• [Problem to work on]:
The answer must be every line below that holds the word "fashion".

Saved data entries:
*****

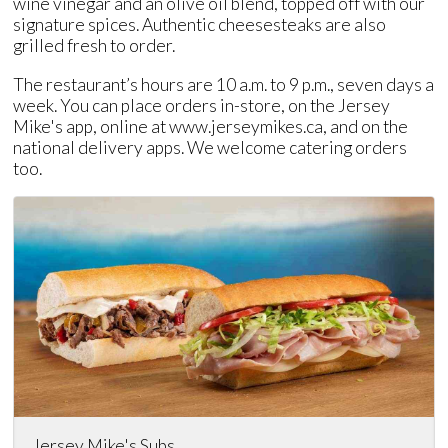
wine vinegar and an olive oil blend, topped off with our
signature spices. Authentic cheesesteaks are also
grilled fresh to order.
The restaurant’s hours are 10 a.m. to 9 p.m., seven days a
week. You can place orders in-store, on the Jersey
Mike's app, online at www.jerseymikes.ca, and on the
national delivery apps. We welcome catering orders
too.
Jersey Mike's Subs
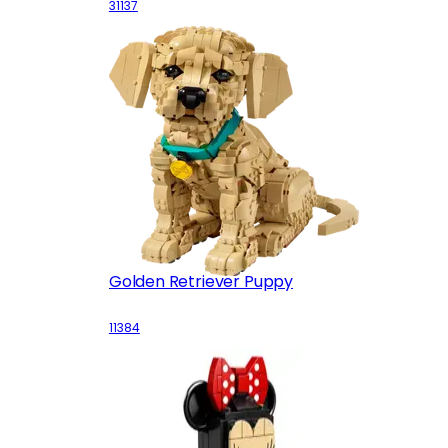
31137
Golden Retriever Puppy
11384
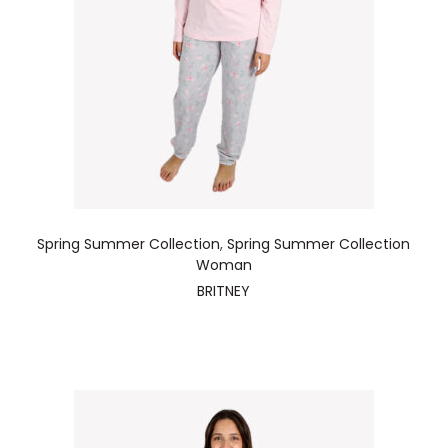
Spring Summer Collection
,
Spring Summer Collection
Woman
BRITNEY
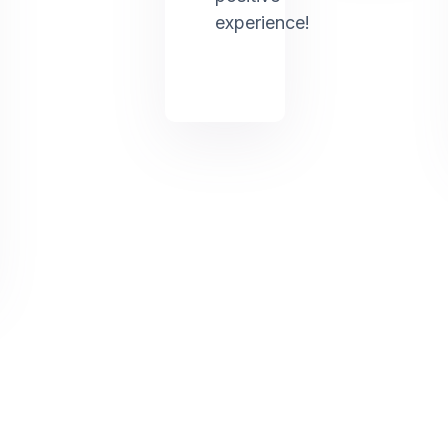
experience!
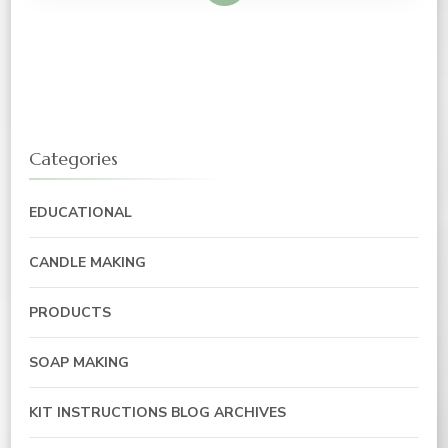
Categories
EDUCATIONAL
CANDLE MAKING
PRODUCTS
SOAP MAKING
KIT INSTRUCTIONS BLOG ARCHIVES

*****

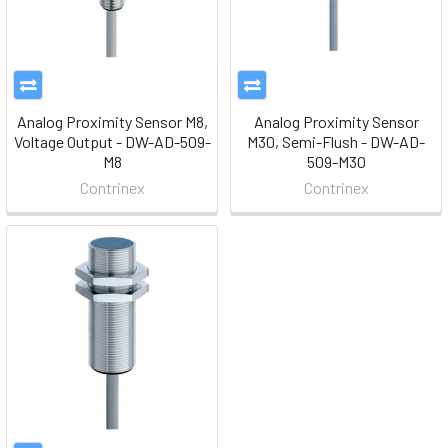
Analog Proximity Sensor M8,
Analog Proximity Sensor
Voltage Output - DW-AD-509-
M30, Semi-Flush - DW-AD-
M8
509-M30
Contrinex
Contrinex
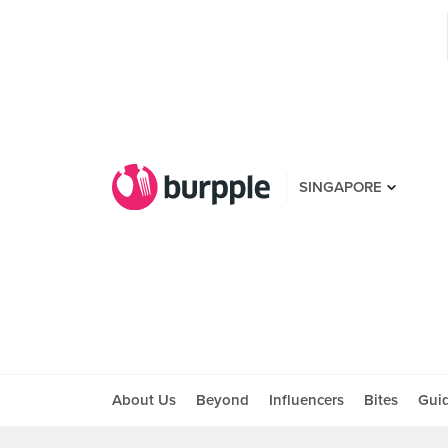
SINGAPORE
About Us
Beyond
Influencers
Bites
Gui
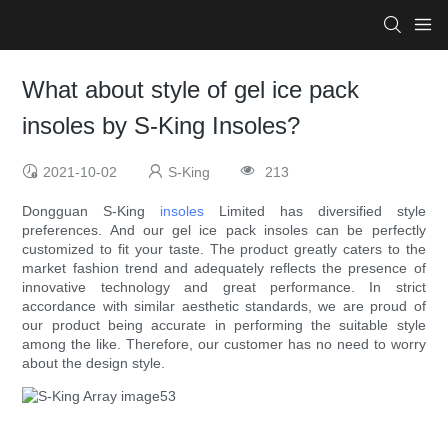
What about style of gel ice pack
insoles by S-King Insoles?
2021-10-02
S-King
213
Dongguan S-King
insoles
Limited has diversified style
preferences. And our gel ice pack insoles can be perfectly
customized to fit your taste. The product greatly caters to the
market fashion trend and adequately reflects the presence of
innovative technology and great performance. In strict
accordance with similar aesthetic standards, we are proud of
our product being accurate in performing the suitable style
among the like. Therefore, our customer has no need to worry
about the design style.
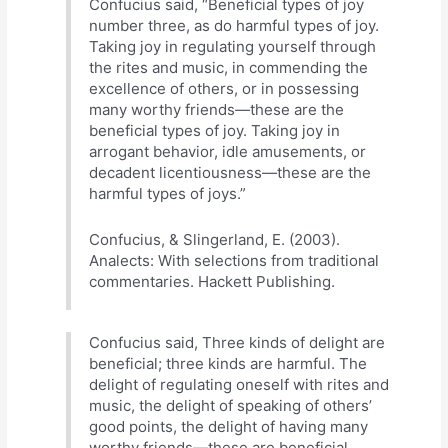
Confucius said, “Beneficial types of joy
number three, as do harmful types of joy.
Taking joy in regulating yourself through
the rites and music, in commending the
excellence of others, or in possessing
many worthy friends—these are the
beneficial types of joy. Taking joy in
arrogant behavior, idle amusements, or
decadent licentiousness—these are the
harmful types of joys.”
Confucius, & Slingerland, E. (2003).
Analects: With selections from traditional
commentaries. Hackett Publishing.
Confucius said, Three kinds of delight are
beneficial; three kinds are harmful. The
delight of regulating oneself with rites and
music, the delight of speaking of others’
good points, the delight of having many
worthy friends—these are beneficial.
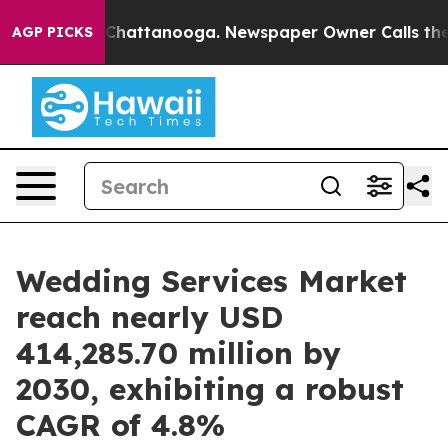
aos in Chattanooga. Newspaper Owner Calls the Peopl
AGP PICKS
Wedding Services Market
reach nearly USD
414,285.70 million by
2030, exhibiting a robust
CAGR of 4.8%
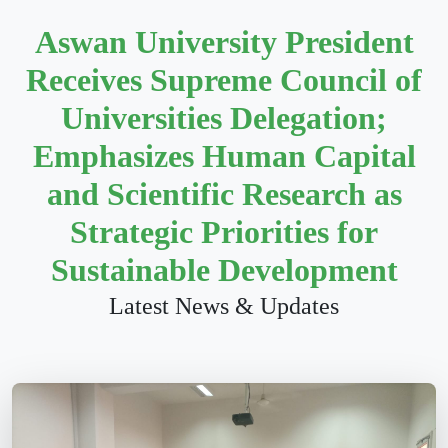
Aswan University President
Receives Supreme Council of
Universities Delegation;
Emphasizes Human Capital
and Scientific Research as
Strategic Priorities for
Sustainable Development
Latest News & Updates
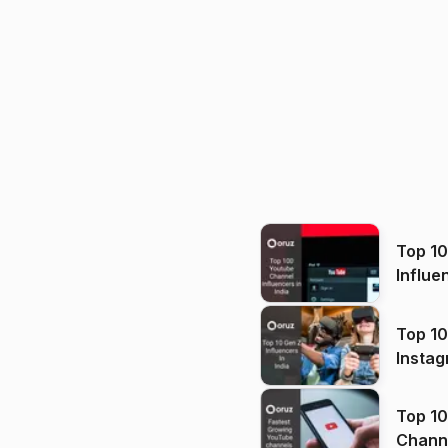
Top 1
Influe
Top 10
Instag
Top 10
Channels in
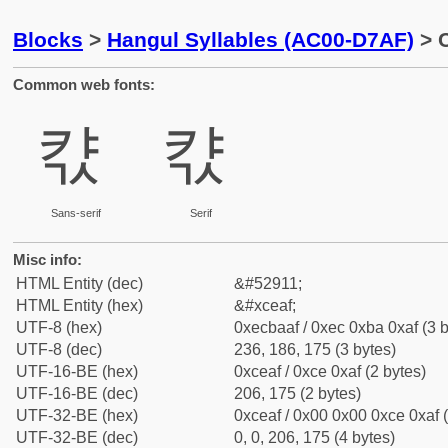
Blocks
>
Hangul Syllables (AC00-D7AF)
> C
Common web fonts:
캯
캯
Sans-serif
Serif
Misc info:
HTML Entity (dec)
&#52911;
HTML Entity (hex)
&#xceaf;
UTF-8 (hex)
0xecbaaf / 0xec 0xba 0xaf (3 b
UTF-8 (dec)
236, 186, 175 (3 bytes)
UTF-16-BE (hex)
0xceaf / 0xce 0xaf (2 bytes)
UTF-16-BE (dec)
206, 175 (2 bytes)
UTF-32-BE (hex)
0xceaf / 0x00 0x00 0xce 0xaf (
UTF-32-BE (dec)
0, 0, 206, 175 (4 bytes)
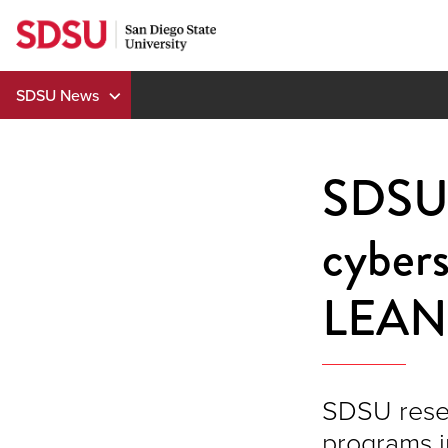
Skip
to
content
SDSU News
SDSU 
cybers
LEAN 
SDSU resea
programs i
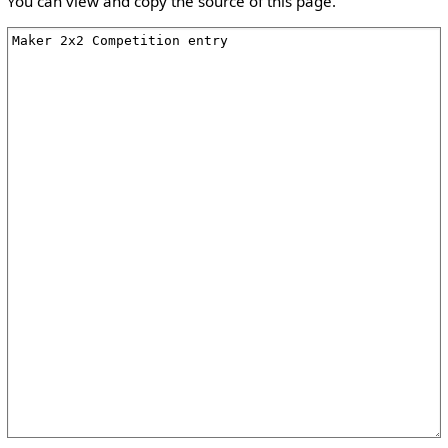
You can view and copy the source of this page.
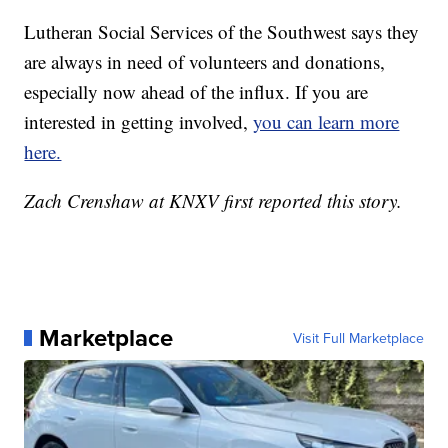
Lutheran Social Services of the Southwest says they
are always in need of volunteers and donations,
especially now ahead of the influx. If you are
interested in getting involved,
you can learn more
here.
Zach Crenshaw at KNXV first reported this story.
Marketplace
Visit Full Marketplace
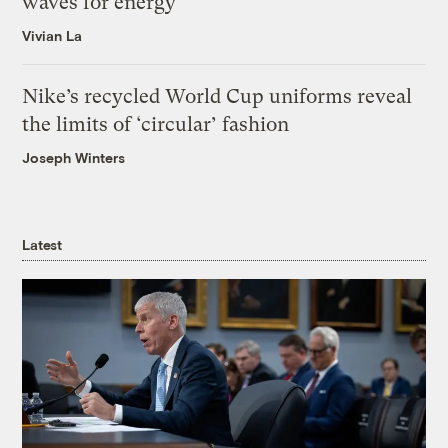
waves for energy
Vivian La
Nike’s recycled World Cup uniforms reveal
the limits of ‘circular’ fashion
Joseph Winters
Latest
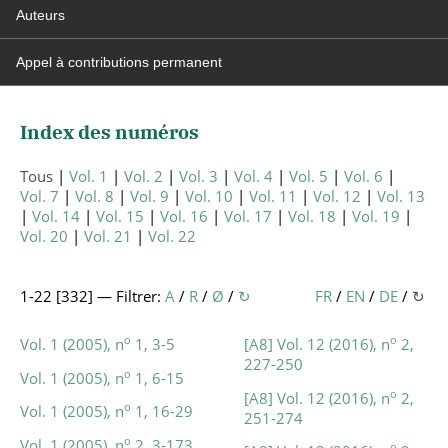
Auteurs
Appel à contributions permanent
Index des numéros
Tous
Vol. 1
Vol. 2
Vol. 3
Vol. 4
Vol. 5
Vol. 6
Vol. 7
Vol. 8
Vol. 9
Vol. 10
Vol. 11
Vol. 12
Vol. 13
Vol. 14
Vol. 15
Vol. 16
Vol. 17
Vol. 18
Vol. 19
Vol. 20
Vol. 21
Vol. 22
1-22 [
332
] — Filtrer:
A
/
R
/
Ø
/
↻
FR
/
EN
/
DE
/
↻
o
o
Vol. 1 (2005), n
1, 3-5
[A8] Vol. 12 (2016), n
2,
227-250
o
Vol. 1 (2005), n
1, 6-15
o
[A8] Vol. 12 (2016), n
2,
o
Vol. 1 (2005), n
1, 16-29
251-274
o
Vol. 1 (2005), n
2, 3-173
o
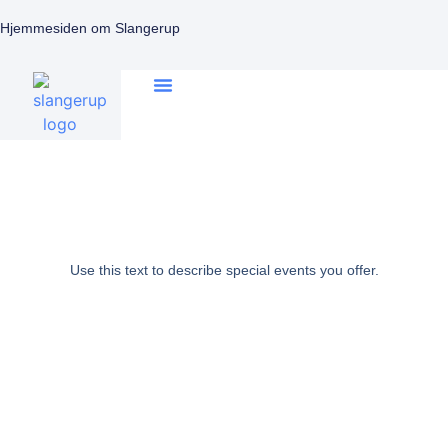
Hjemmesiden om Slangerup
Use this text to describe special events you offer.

*****

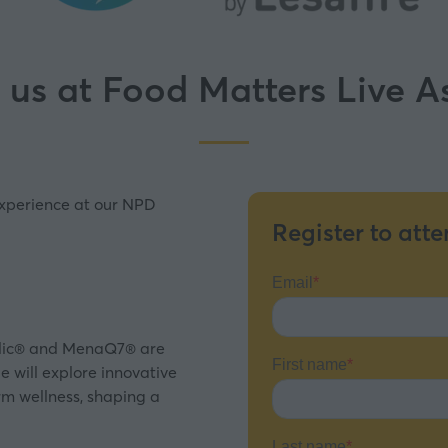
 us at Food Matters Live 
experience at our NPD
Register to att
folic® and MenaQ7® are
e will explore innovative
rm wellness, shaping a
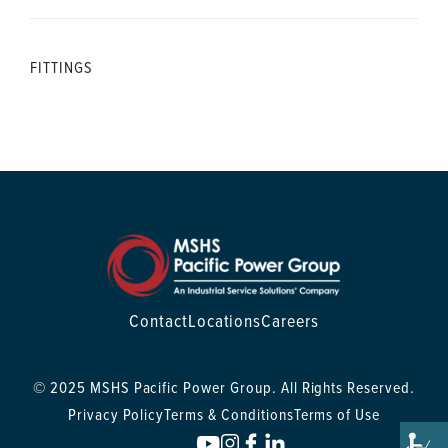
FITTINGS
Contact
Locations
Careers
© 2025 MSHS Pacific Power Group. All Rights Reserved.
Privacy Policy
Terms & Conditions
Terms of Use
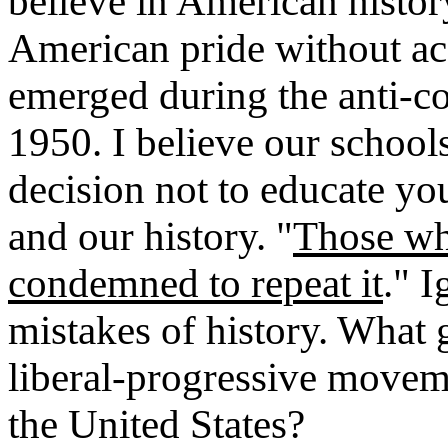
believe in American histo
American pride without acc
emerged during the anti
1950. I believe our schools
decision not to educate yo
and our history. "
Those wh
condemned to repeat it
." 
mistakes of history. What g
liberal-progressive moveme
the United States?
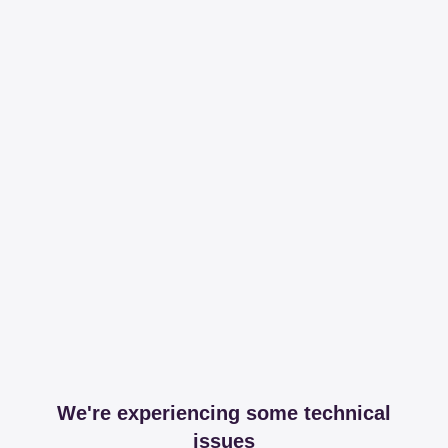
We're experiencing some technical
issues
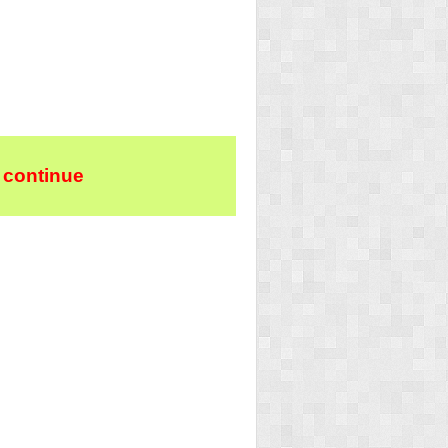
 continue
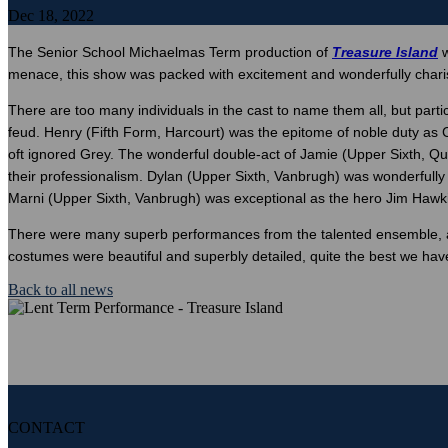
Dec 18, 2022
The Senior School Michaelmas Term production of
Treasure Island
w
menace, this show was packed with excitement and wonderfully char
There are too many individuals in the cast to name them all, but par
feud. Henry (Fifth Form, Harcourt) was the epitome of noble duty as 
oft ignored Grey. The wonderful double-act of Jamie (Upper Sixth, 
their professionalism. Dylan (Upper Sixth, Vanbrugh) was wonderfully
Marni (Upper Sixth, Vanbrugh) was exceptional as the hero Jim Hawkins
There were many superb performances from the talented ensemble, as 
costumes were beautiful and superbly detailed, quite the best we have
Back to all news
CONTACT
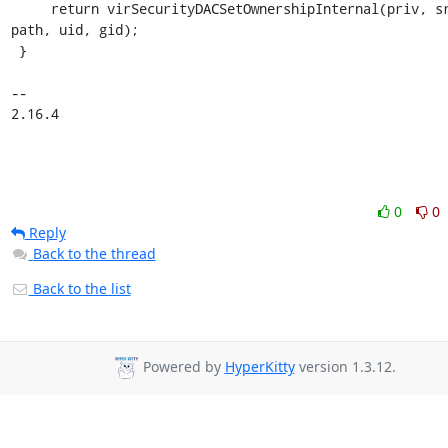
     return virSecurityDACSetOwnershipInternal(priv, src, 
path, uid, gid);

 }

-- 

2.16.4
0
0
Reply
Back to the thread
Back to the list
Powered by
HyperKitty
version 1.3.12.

*****

• [Task result]:
market fashion trend and adequately reflects the presence of
the limits of ‘circular’ fashion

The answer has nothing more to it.